Part 2: Girl’s eyes

GIRL’S EYES
Written by Bert Plomp
Translated by Helena Clarkson

My Grandpa Heijgen, the father of my mother, actually was a wonderful source of clothing items during that time. He bought second hand clothes almost every week and had access to a multitude of clothes and other items left on the train on the railway market. I was there every Saturday morning early before the crack of dawn even, to sort through new clothes items he had found. Usually I was able to recycle a lot of the stuff he managed to get a hold of.
I think that my dress-up passion came from the loft of my childhood friend Joop de Bode. In the attic of the de Bode family in Lodewijk Napoleonplantsoen, we rehearsed plays for school performances at a young age. Here we eagerly dressed up in all sort of garments stored in the attic in suitcases and we even tried on the old clothes from the lady of the house. As a boy I recall, it was quite an exciting perhaps even titillating experience to put a piece of slinky women’s clothing around one’s body.
Perhaps my daughter Florence has also inherited some over some of my former dress-up habits. In her youth she regularly dressed as “Lawrence of Arabia” and made the neighbourhood unsafe in that getup, all that was missing from this desert mirage was a camel perhaps!?!
If my parents had already spent money on clothes at home, which was very rare, then this money was mainly spent on clothes for my eldest brother Theo. He will, however, still contradict this, claiming in “the fact” that I was mother’s favourite. Anyway, as a student, Theo was the biggest source of income for my parents in terms of child benefit, and that was difficult for us to compete with really.
If my younger brother Charles and I desired something new, for example, in for a “Beatle jacket”, then at best a few yards of black corduroy were bought on the cloth market and father in good spirits pulled up a chair behind the family Sewing machine. Unfortunately, that approach rarely promised a good outcome!
The sweet man always did his utmost best to make something presentable. He sat for days in his scarce free time behind that old “Singer with foot pedals and would kick them like a madman to keep the machine sewing at great speed. You could almost hear the neighbours on such days think aloud, that the Plomp family was enthusiastically busy sewing. *(I should add that the word naaien=sewing in Dutch, but this word “naaien” also has another and more erotic meaning. I have decided to discretely leave the other meaning to the reader’s imagination over though) The booming rhythmic noise of the staircase sewing machine was quite audible and could be felt practically at every corner of the block of apartments it resulted in a sort earth tremor which measured at least 6.8 on the Richter scale.

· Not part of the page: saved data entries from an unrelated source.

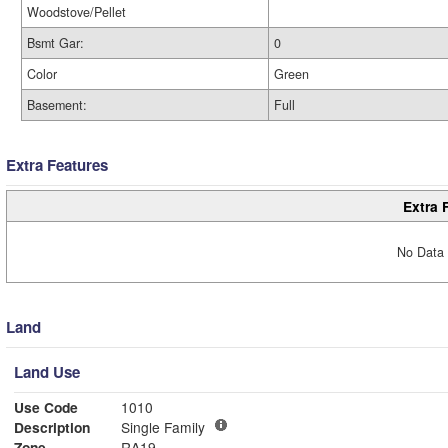
Woodstove/Pellet
Bsmt Gar:
0
Color
Green
Basement:
Full
Extra Features
Extra 
No Data 
Land
Land Use
Use Code
1010
Description
Single Family
Zone
RA19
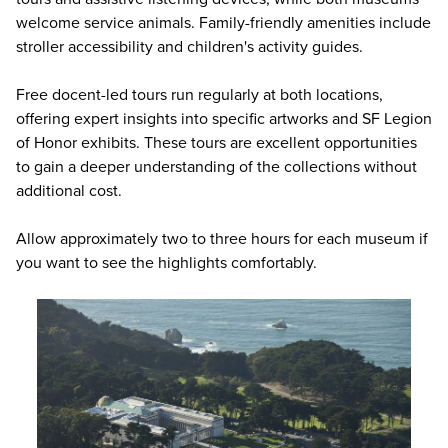
welcome service animals. Family-friendly amenities include
stroller accessibility and children's activity guides.
Free docent-led tours run regularly at both locations,
offering expert insights into specific artworks and SF Legion
of Honor exhibits. These tours are excellent opportunities
to gain a deeper understanding of the collections without
additional cost.
Allow approximately two to three hours for each museum if
you want to see the highlights comfortably.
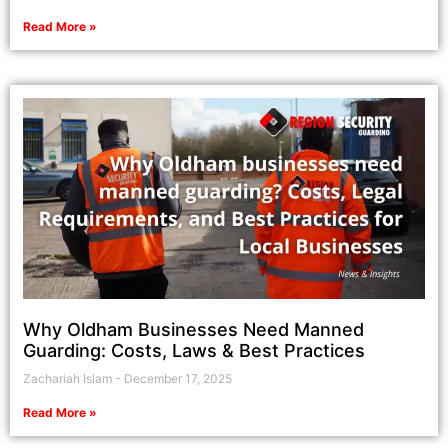
Read More »
Why Oldham Businesses Need Manned
Guarding: Costs, Laws & Best Practices
Zachariah Islam
December 17, 2025
Read More »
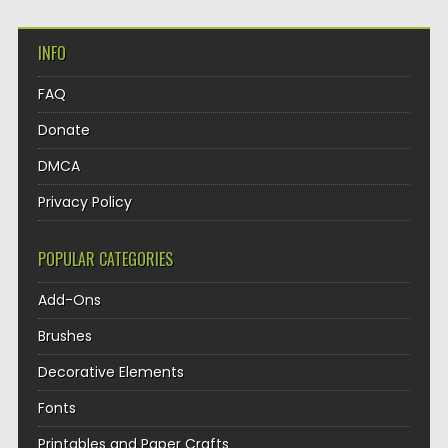
INFO
FAQ
Donate
DMCA
Privacy Policy
POPULAR CATEGORIES
Add-Ons
Brushes
Decorative Elements
Fonts
Printables and Paper Crafts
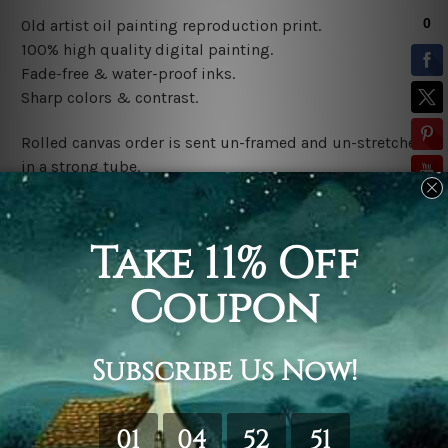
Old artist oil painting reproduction print
.
100% high quality digital painting.
Fade-free & water-proof inks.
Sharp colors & contrast.
Rolled canvas order is sent un-framed and un-stretched
in a strong tube.
Stretched canvas (ready-to-hang) order is sent gallery
wrapped over a wooden frame.
*Outer Frames/Mattes are not included in the order,
shown only for design illustration.
Related Products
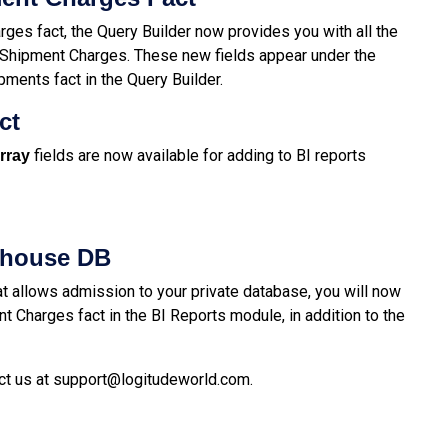
ges fact, the Query Builder now provides you with all the
e Shipment Charges. These new fields appear under the
ents fact in the Query Builder.
act
fields are now available for adding to BI reports
rray
ehouse DB
 allows admission to your private database, you will now
t Charges fact in the BI Reports module, in addition to the
ct us at
support@logitudeworld.com
.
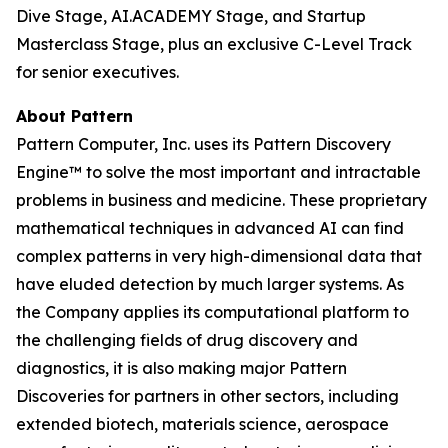
Dive Stage, AI.ACADEMY Stage, and Startup
Masterclass Stage, plus an exclusive C-Level Track
for senior executives.
About Pattern
Pattern Computer, Inc. uses its Pattern Discovery
Engine™ to solve the most important and intractable
problems in business and medicine. These proprietary
mathematical techniques in advanced AI can find
complex patterns in very high-dimensional data that
have eluded detection by much larger systems. As
the Company applies its computational platform to
the challenging fields of drug discovery and
diagnostics, it is also making major Pattern
Discoveries for partners in other sectors, including
extended biotech, materials science, aerospace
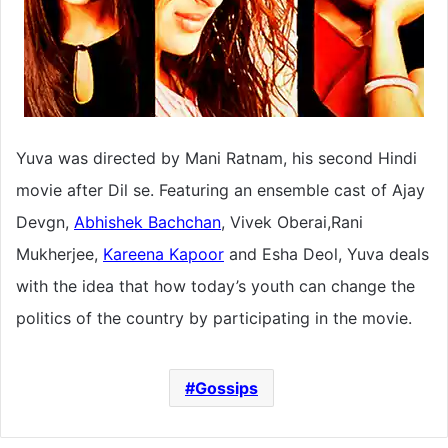
Yuva was directed by Mani Ratnam, his second Hindi
movie after Dil se. Featuring an ensemble cast of Ajay
Devgn,
Abhishek Bachchan
, Vivek Oberai,Rani
Mukherjee,
Kareena Kapoor
and Esha Deol, Yuva deals
with the idea that how today’s youth can change the
politics of the country by participating in the movie.
Gossips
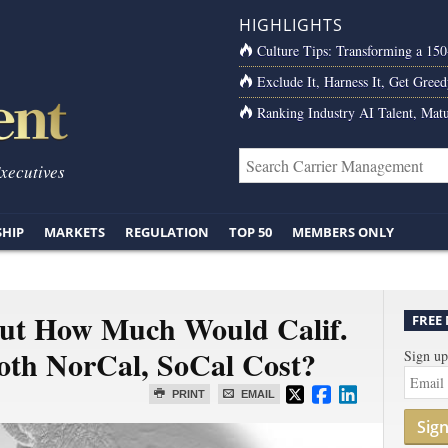
HIGHLIGHTS
Culture Tips: Transforming a 15
Exclude It, Harness It, Get Greed
Ranking Industry AI Talent, Matu
Executives
SHIP
MARKETS
REGULATION
TOP 50
MEMBERS ONLY
But How Much Would Calif.
FREE
oth NorCal, SoCal Cost?
Sign up
PRINT
EMAIL
Sig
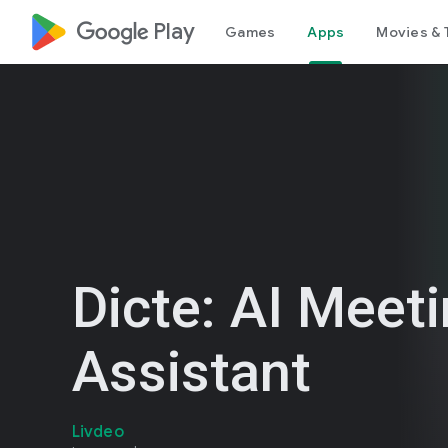
google_logo Play
Games
Apps
Movies & 
Dicte: AI Meet
Assistant
Livdeo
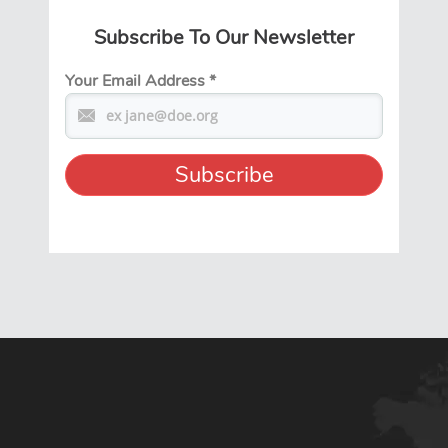
Subscribe To Our Newsletter
Your Email Address
*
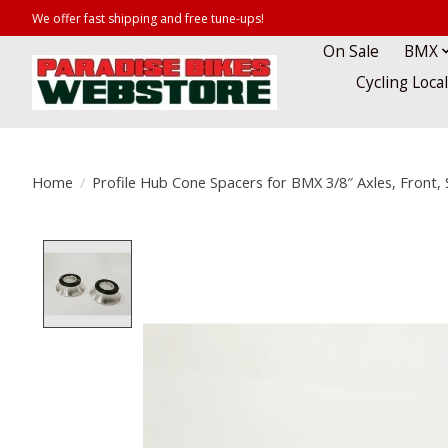
We offer fast shipping and free tune-ups!
On Sale
BMX
Cycling Loca
Home
/
Profile Hub Cone Spacers for BMX 3/8″ Axles, Front, S
Product image slideshow Items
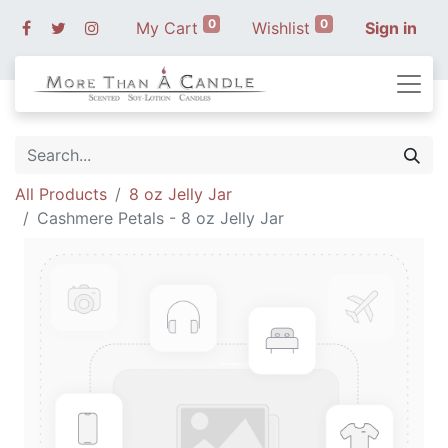
0
0
My Cart
Wishlist
Sign in
All Products
8 oz Jelly Jar
Cashmere Petals - 8 oz Jelly Jar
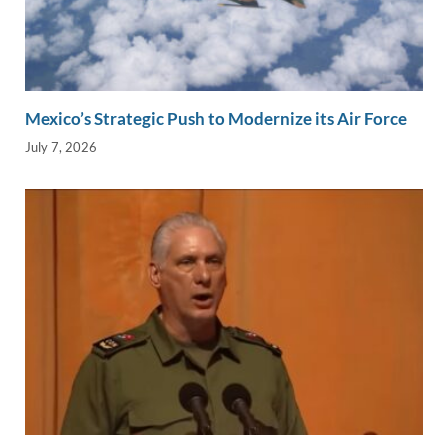
Mexico’s Strategic Push to Modernize its Air Force
July 7, 2026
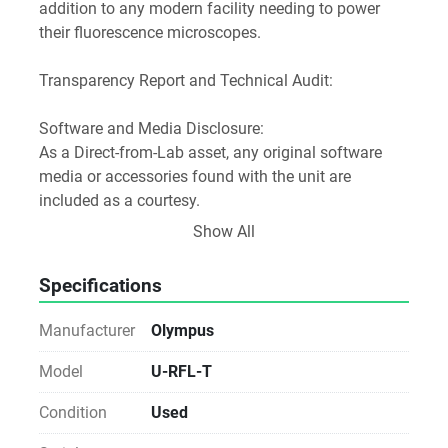
addition to any modern facility needing to power 
their fluorescence microscopes.
Transparency Report and Technical Audit:
Software and Media Disclosure:
As a Direct-from-Lab asset, any original software 
media or accessories found with the unit are 
included as a courtesy.
Licensing Notice: We do not provide, transfer, or 
Show All
guarantee software licenses or keys. The buyer is 
responsible for all software licensing, registration, 
Specifications
and workstation compatibility via the manufacturer.
Manufacturer
Olympus
Notice for Procurement:
This unit is sold As-Is. While we verify the power-on 
Model
U-RFL-T
status and physical integrity, we do not perform 
Condition
Used
analytical validation, fluidic testing, or operational 
calibration. Ideal for labs with in-house technical 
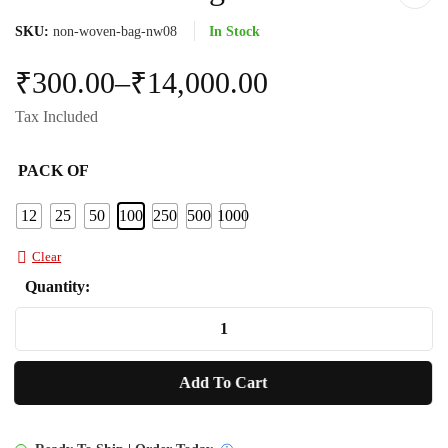
SKU:
non-woven-bag-nw08
In Stock
₹
300.00
–
₹
14,000.00
Tax Included
PACK OF
12
25
50
100
250
500
1000
Clear
Quantity:
Non
Woven
Bag
Add To Cart
NW08
quantity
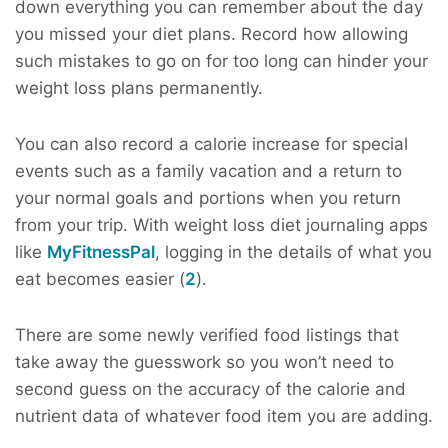
down everything you can remember about the day
you missed your diet plans. Record how allowing
such mistakes to go on for too long can hinder your
weight loss plans permanently.
You can also record a calorie increase for special
events such as a family vacation and a return to
your normal goals and portions when you return
from your trip. With weight loss diet journaling apps
like
MyFitnessPal
, logging in the details of what you
eat becomes easier (
2
).
There are some newly verified food listings that
take away the guesswork so you won’t need to
second guess on the accuracy of the calorie and
nutrient data of whatever food item you are adding.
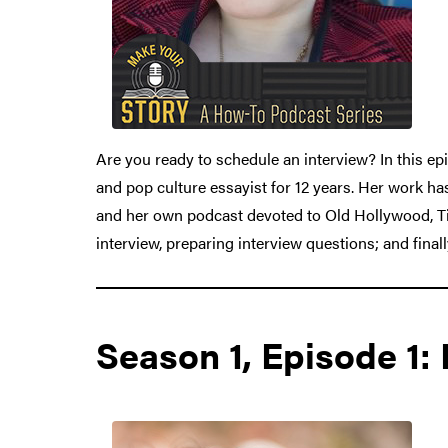
Are you ready to schedule an interview? In this epi
and pop culture essayist for 12 years. Her work h
and her own podcast devoted to Old Hollywood, Tic
interview, preparing interview questions; and finall
Season 1, Episode 1:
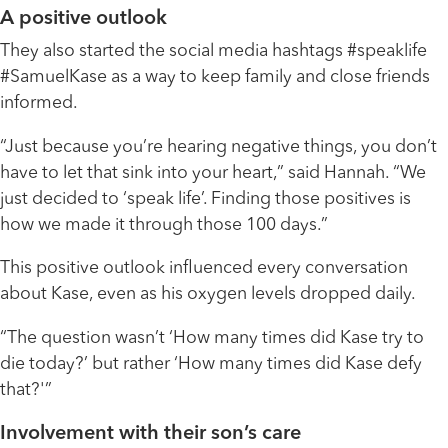
A positive outlook
They also started the social media hashtags #speaklife
#SamuelKase as a way to keep family and close friends
informed.
“Just because you’re hearing negative things, you don’t
have to let that sink into your heart,” said Hannah. “We
just decided to ‘speak life’. Finding those positives is
how we made it through those 100 days.”
This positive outlook influenced every conversation
about Kase, even as his oxygen levels dropped daily.
“The question wasn’t ‘How many times did Kase try to
die today?’ but rather ‘How many times did Kase defy
that?'”
Involvement with their son’s care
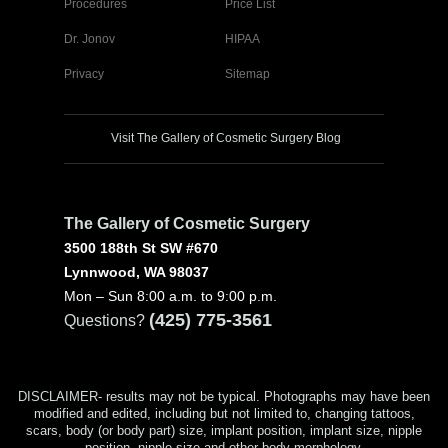
Procedures
Price List
Dr. Jonov
HIPAA
Privacy
Sitemap
Visit The Gallery of Cosmetic Surgery Blog
The Gallery of Cosmetic Surgery
3500 188th St SW #670
Lynnwood, WA 98037
Mon – Sun 8:00 a.m. to 9:00 p.m.
(425) 775-3561
Questions?
DISCLAIMER- results may not be typical. Photographs may have been
modified and edited, including but not limited to, changing tattoos,
scars, body (or body part) size, implant position, implant size, nipple
position, nipple size and other body morphology.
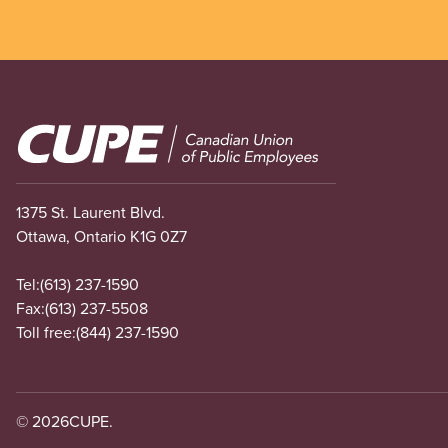
Image
1375 St. Laurent Blvd.
Ottawa, Ontario K1G 0Z7
Tel:
(613) 237-1590
Fax:
(613) 237-5508
Toll free:
(844) 237-1590
© 2026
CUPE.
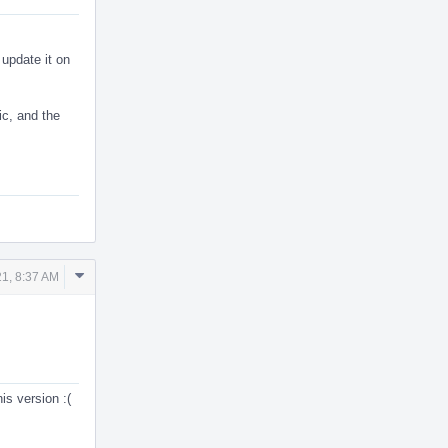
 update it on
ic, and the
Comment
1, 8:37 AM
Actions
is version :(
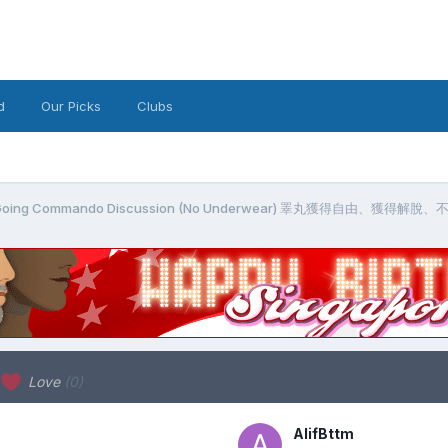
d
Our Picks
Clubs
g / Going Commando Discussion (No Underwear) 睪丸獲得自由、獲得解
Love
(0)
AlifBttm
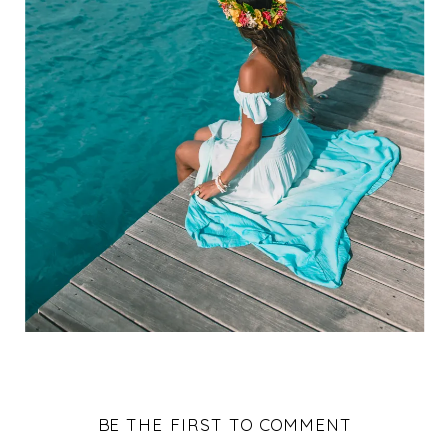
BE THE FIRST TO COMMENT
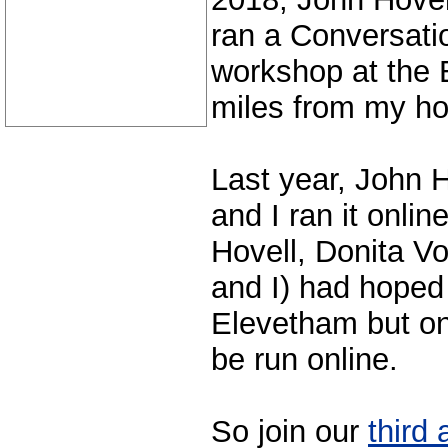
ran a Conversati
workshop at the 
miles from my h
Last year, John 
and I ran it onli
Hovell, Donita V
and I) had hoped t
Elevetham but onc
be run online.
So join our
third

To be honest, I have to admit that producing such a “Beatle jacket”, also known, as a Nehru jacket in USA named after the first President of India, however simple it is, was a big challenge for a well-meaning amateur tailor wannabe like my dad. The jacket that eventually rolled out onto the production line of the machine could easily withstand the test of criticism though. The garment had a round neck without collar and had no lapels, so yes, typically a “Beatle jacket”!
It was a bit different with the trousers however that he once manufactured at my request. After the success of the jacket, I thought: now Pa can make me a pair of bell-bottom trousers from the same fabric to match.
Apparently, it is not all that easy to sew a decent-looking fly in a pair of trousers however. My father was admittedly a creditable insurance agent at that time, but he was certainly far from a professional tailor. As I mentioned before, the good man was amateurish at best!
The trousers that he produced and with which I would be stuck wearing had two eye-catching details. To begin with, the fold in the slightly flared trouser legs were sewn in such a manner that they unintentionally gave the impression to spectators of the opposite sex that I walked now provocatively wide-legged. Then there was the all-important fly to content with also. This fly was rather heavily stitched on the crotch, and protruded so far outwards, that even at a great distance the false impression was given, that there was a gigantic “stiffy” hiding behind my bulging fly. Especially the latter was for me, an adolescent of barely fourteen years of age, this created a rather disturbing image to say the least. I felt if I walked if these new trousers I would resemble a ballet dancer perhaps? I am sure you are familiar with the vision of a young man dancing on their tippy toes while they strut their stuff in revealing tights on stage leaving absolutely nothing to the audience’s imagination over. Stuffing the “family jewels” in those flimsy tights seems to be a somewhat impossible as well as well a rather uncomfortable option to say the least. I never did like the sight of this, which may well be the main reason I never attend any ballet performance.
Getting back to my new trousers however, since there were no other pants available, I quickly decided that it might still be better to wear these unique but crazy pants, than wear no pants at all; with the embarrassing result that everywhere I went in my new “glad rags”, young beautiful girls with dreamy eyes would be staring shameless at my deceptively ample corduroy crotch!